Plans to open the David and Gladys Wright House in the Phoenix neighborhood of Arcadia as a museum have spurred debate. Professor of Real Estate Mark Stapp comments on the significance of the property, designed by architect Frank Lloyd Wright, and its importance in establishing Phoenix as a city with interesting neighborhoods -- in short, a city where talented people and successful businesses might want to locate.

By Mark Stapp, Fred E. Taylor  |  Professor of Real Estate Director, Master of Real Estate Development


As a resident of Arcadia, I’ve been following the debate swirling around the David and Gladys Wright House. The new owner, who saved the historic residence from demolition two years ago, established a foundation for its management and has applied for a special permit to conduct ticket tours, education and cultural programs and open a cafe and bookstore.

Neighbors are crying "commercialization," but this is an issue that transcends Arcadia or any one neighborhood.
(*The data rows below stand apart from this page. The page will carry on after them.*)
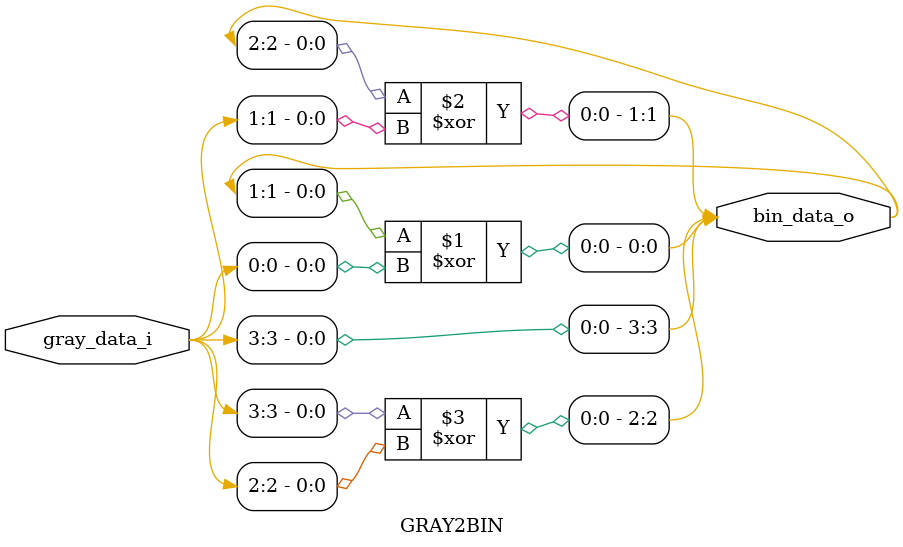
<source format=v>

module GRAY2BIN
#(
    parameter DATA_WIDTH                = 4
)
(
    input   wire    [DATA_WIDTH-1:0]    gray_data_i,
    output  wire    [DATA_WIDTH-1:0]    bin_data_o
);

assign bin_data_o[DATA_WIDTH-1] = gray_data_i[DATA_WIDTH-1];

genvar i;

generate

    for  (i=0; i<DATA_WIDTH-1; i=i+1)
    begin : gen_gary2bin

        assign bin_data_o[i] = bin_data_o[i+1] ^ gray_data_i[i];

    end

endgenerate

endmodule
</source>
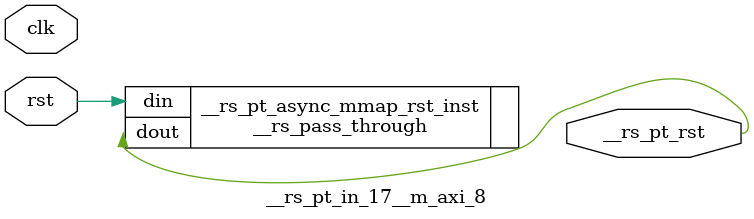
<source format=v>
`timescale 1 ns / 1 ps
/**   Generated by RapidStream   **/
module __rs_pt_in_17__m_axi_8 #(
    parameter BufferSize         = 32,
    parameter BufferSizeLog      = 5,
    parameter AddrWidth          = 64,
    parameter AxiSideAddrWidth   = 64,
    parameter DataWidth          = 512,
    parameter DataWidthBytesLog  = 6,
    parameter WaitTimeWidth      = 4,
    parameter BurstLenWidth      = 8,
    parameter EnableReadChannel  = 1,
    parameter EnableWriteChannel = 1,
    parameter MaxWaitTime        = 3,
    parameter MaxBurstLen        = 15
) (
    output wire __rs_pt_rst,
    input wire  clk,
    input wire  rst
);




__rs_pass_through #(
    .WIDTH (1)
) __rs_pt_async_mmap_rst_inst /**   Generated by RapidStream   **/ (
    .din  (rst),
    .dout (__rs_pt_rst)
);

endmodule  // __rs_pt_in_17__m_axi_8
</source>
As places mature, changes occur. Metro areas are developed for perpetuity; by comparison, residents come and go in relatively short time periods. Metro Phoenix is an adolescent metropolitan area struggling to get ahead in a highly competitive economic-development landscape. We are striving against the likes of Denver, Austin, Dallas, Salt Lake City and Seattle for the prize of high-wage jobs. But we cannot compete on the cost of doing business alone.
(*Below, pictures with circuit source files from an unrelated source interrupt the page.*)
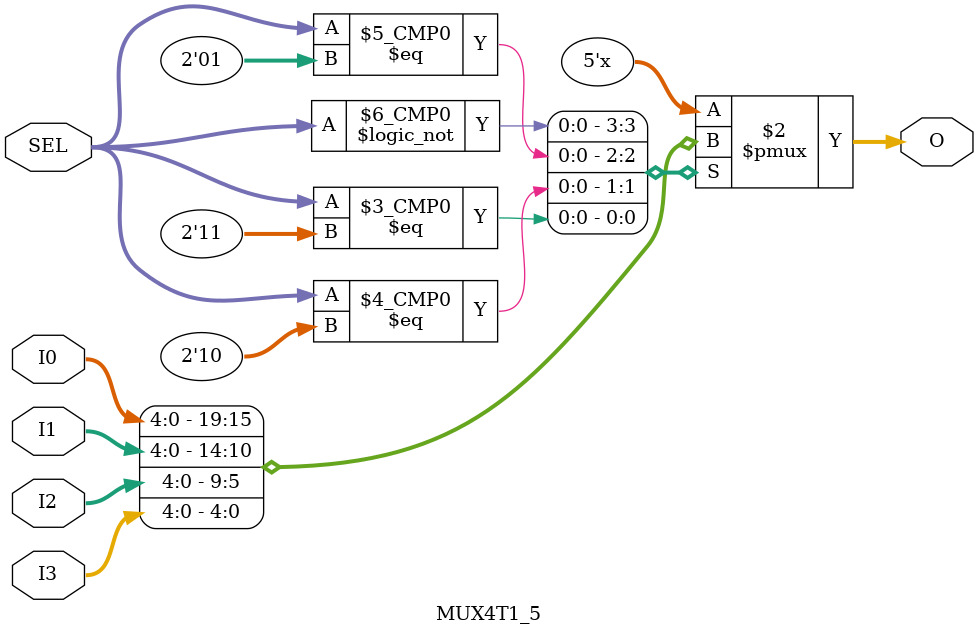
<source format=v>
`timescale 1ns / 1ps
module MUX4T1_5(input [4:0] I0, I1, I2, I3,
					 input [1:0] SEL,
					 output reg [4:0] O
					);
	always @* begin
		case(SEL)
			2'b00: O<=I0;
			2'b01: O<=I1;
			2'b10: O<=I2;
			2'b11: O<=I3;
		endcase
	end
endmodule

</source>
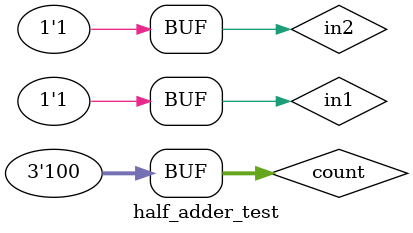
<source format=v>
module half_adder_test;
	reg in1, in2;
	wire out1, out2;
	half_adder a1(out1,out2 ,in1, in2);
	reg [2:0]count;
	initial begin
	for(count=0; count<4; count = count+1)
		begin
			{in1, in2} = count[1:0];
			#20;
		end
	end
endmodule 
</source>
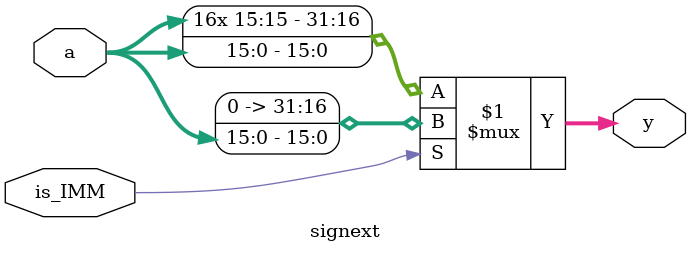
<source format=v>
`timescale 1ns / 1ps

module signext(
	input 	wire	[15:0] 	a,
	input 	wire	 		is_IMM,
	output 	wire	[31:0] 	y
    );

	assign y = is_IMM 	?	{ 16'b0, a }
						:	{ { 16 { a[15] } }, a };
endmodule

</source>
If we are simply the low-cost provider, we reduce ourselves to a commodity, with all of the accompanying vulnerability. Instead, we need to build an authentic, interesting, culturally rich, locally focused, diversified community. To compete as a metro area, we need to be a place where employers can find quality employees. Being affordable is important but only to a point.
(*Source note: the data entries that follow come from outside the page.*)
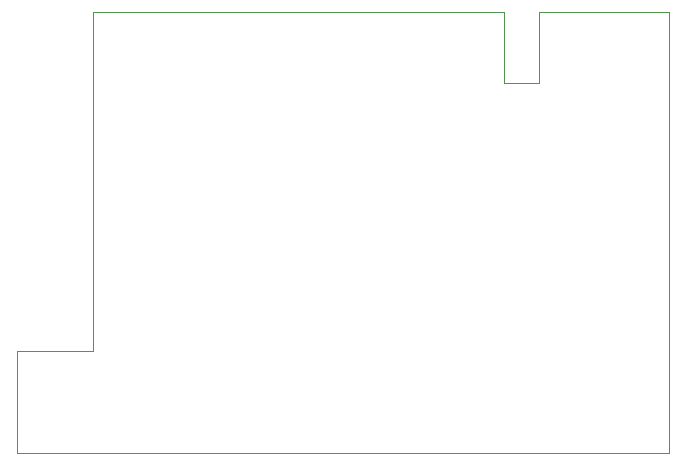
<source format=gbr>
%TF.GenerationSoftware,KiCad,Pcbnew,7.0.10-7.0.10~ubuntu22.04.1*%
%TF.CreationDate,2024-01-13T04:47:40-07:00*%
%TF.ProjectId,HIDHopper_Hub_Hat,48494448-6f70-4706-9572-5f4875625f48,rev?*%
%TF.SameCoordinates,Original*%
%TF.FileFunction,Profile,NP*%
%FSLAX46Y46*%
G04 Gerber Fmt 4.6, Leading zero omitted, Abs format (unit mm)*
G04 Created by KiCad (PCBNEW 7.0.10-7.0.10~ubuntu22.04.1) date 2024-01-13 04:47:40*
%MOMM*%
%LPD*%
G01*
G04 APERTURE LIST*
%TA.AperFunction,Profile*%
%ADD10C,0.100000*%
%TD*%
G04 APERTURE END LIST*
D10*
X178550000Y-70280000D02*
X181550000Y-70280000D01*
X192550000Y-101630000D02*
X192550000Y-64230000D01*
X143810000Y-64240000D02*
X178550000Y-64240000D01*
X137340000Y-101630000D02*
X192550000Y-101630000D01*
X192550000Y-64230000D02*
X181550000Y-64230000D01*
X181550000Y-70280000D02*
X181550000Y-64230000D01*
X137340000Y-101630000D02*
X137340000Y-92960000D01*
X143810000Y-92960000D02*
X137340000Y-92960000D01*
X143810000Y-92960000D02*
X143810000Y-64240000D01*
X178550000Y-64240000D02*
X178550000Y-70280000D01*
M02*

</source>
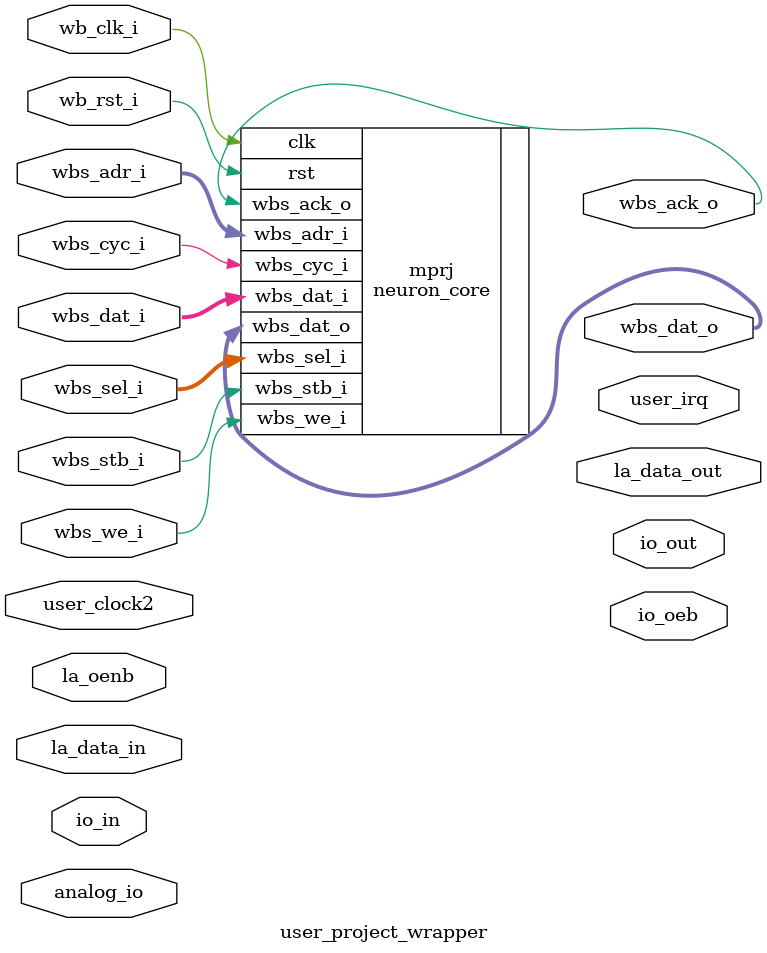
<source format=v>
module user_project_wrapper (user_clock2,
    wb_clk_i,
    wb_rst_i,
    wbs_ack_o,
    wbs_cyc_i,
    wbs_stb_i,
    wbs_we_i,
    analog_io,
    io_in,
    io_oeb,
    io_out,
    la_data_in,
    la_data_out,
    la_oenb,
    user_irq,
    wbs_adr_i,
    wbs_dat_i,
    wbs_dat_o,
    wbs_sel_i);
 input user_clock2;
 input wb_clk_i;
 input wb_rst_i;
 output wbs_ack_o;
 input wbs_cyc_i;
 input wbs_stb_i;
 input wbs_we_i;
 inout [28:0] analog_io;
 input [37:0] io_in;
 output [37:0] io_oeb;
 output [37:0] io_out;
 input [127:0] la_data_in;
 output [127:0] la_data_out;
 input [127:0] la_oenb;
 output [2:0] user_irq;
 input [31:0] wbs_adr_i;
 input [31:0] wbs_dat_i;
 output [31:0] wbs_dat_o;
 input [3:0] wbs_sel_i;


 neuron_core mprj (.clk(wb_clk_i),
    .rst(wb_rst_i),
    .wbs_ack_o(wbs_ack_o),
    .wbs_cyc_i(wbs_cyc_i),
    .wbs_stb_i(wbs_stb_i),
    .wbs_we_i(wbs_we_i),
    .wbs_adr_i({wbs_adr_i[31],
    wbs_adr_i[30],
    wbs_adr_i[29],
    wbs_adr_i[28],
    wbs_adr_i[27],
    wbs_adr_i[26],
    wbs_adr_i[25],
    wbs_adr_i[24],
    wbs_adr_i[23],
    wbs_adr_i[22],
    wbs_adr_i[21],
    wbs_adr_i[20],
    wbs_adr_i[19],
    wbs_adr_i[18],
    wbs_adr_i[17],
    wbs_adr_i[16],
    wbs_adr_i[15],
    wbs_adr_i[14],
    wbs_adr_i[13],
    wbs_adr_i[12],
    wbs_adr_i[11],
    wbs_adr_i[10],
    wbs_adr_i[9],
    wbs_adr_i[8],
    wbs_adr_i[7],
    wbs_adr_i[6],
    wbs_adr_i[5],
    wbs_adr_i[4],
    wbs_adr_i[3],
    wbs_adr_i[2],
    wbs_adr_i[1],
    wbs_adr_i[0]}),
    .wbs_dat_i({wbs_dat_i[31],
    wbs_dat_i[30],
    wbs_dat_i[29],
    wbs_dat_i[28],
    wbs_dat_i[27],
    wbs_dat_i[26],
    wbs_dat_i[25],
    wbs_dat_i[24],
    wbs_dat_i[23],
    wbs_dat_i[22],
    wbs_dat_i[21],
    wbs_dat_i[20],
    wbs_dat_i[19],
    wbs_dat_i[18],
    wbs_dat_i[17],
    wbs_dat_i[16],
    wbs_dat_i[15],
    wbs_dat_i[14],
    wbs_dat_i[13],
    wbs_dat_i[12],
    wbs_dat_i[11],
    wbs_dat_i[10],
    wbs_dat_i[9],
    wbs_dat_i[8],
    wbs_dat_i[7],
    wbs_dat_i[6],
    wbs_dat_i[5],
    wbs_dat_i[4],
    wbs_dat_i[3],
    wbs_dat_i[2],
    wbs_dat_i[1],
    wbs_dat_i[0]}),
    .wbs_dat_o({wbs_dat_o[31],
    wbs_dat_o[30],
    wbs_dat_o[29],
    wbs_dat_o[28],
    wbs_dat_o[27],
    wbs_dat_o[26],
    wbs_dat_o[25],
    wbs_dat_o[24],
    wbs_dat_o[23],
    wbs_dat_o[22],
    wbs_dat_o[21],
    wbs_dat_o[20],
    wbs_dat_o[19],
    wbs_dat_o[18],
    wbs_dat_o[17],
    wbs_dat_o[16],
    wbs_dat_o[15],
    wbs_dat_o[14],
    wbs_dat_o[13],
    wbs_dat_o[12],
    wbs_dat_o[11],
    wbs_dat_o[10],
    wbs_dat_o[9],
    wbs_dat_o[8],
    wbs_dat_o[7],
    wbs_dat_o[6],
    wbs_dat_o[5],
    wbs_dat_o[4],
    wbs_dat_o[3],
    wbs_dat_o[2],
    wbs_dat_o[1],
    wbs_dat_o[0]}),
    .wbs_sel_i({wbs_sel_i[3],
    wbs_sel_i[2],
    wbs_sel_i[1],
    wbs_sel_i[0]}));
endmodule


</source>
If Phoenix is bland, inauthentic and without contextually designed, culturally relevant, locally focused places, it will not attract the talent employers seek — even if it is the cheapest place to do business. Unless all we want are low-wage jobs, we must create interesting places to live, work and play so that young talent and quality employers will come and stay. Community-development professionals coined a now overused term: "place making." It means to deliberately create interesting, desirable places.

Great neighborhoods correlate with many locational attributes and characteristics. Gertrude Stein, when referring to Oakland, said "there is no there there." The witticism has been used to imply a lack of character, meaningful identity and culture. What we think of as a place is no single characteristic; it is a combination of characteristics that make a place special.

These may be natural, man-made or a combination. How we perceive, interact with and remember a place — the human experience in a landscape — is what makes it magnetic. These social and cultural elements of society combine to make an identity for a particular piece of land. Another way to look at sense of place is contrast. Places like strip malls have little sense of place because they more or less look similar and often have no name.

People don’t long to spend any time there or write anything about them. The places that evoke a strong sense of place have an identity and character recognized immediately by a visitor and valued deeply by residents. Our political leaders need to look beyond the demands of a few residents and realize that the David and Gladys Wright House could be one of our special places: a culturally rich asset that would contribute to the making of Phoenix distinctive, desirable and economically competitive. This is not crass commercialization; this is respect for priceless culture.

Property values in the neighborhood will increase as a result. You can't have it both ways. You can’t talk about securing higher wage-earning jobs and fail to support the cultural infrastructure needed to attract them. The David and Gladys Wright House is an important precedent. Let us learn how to integrate it into our city as a cultural treasure that belongs to all.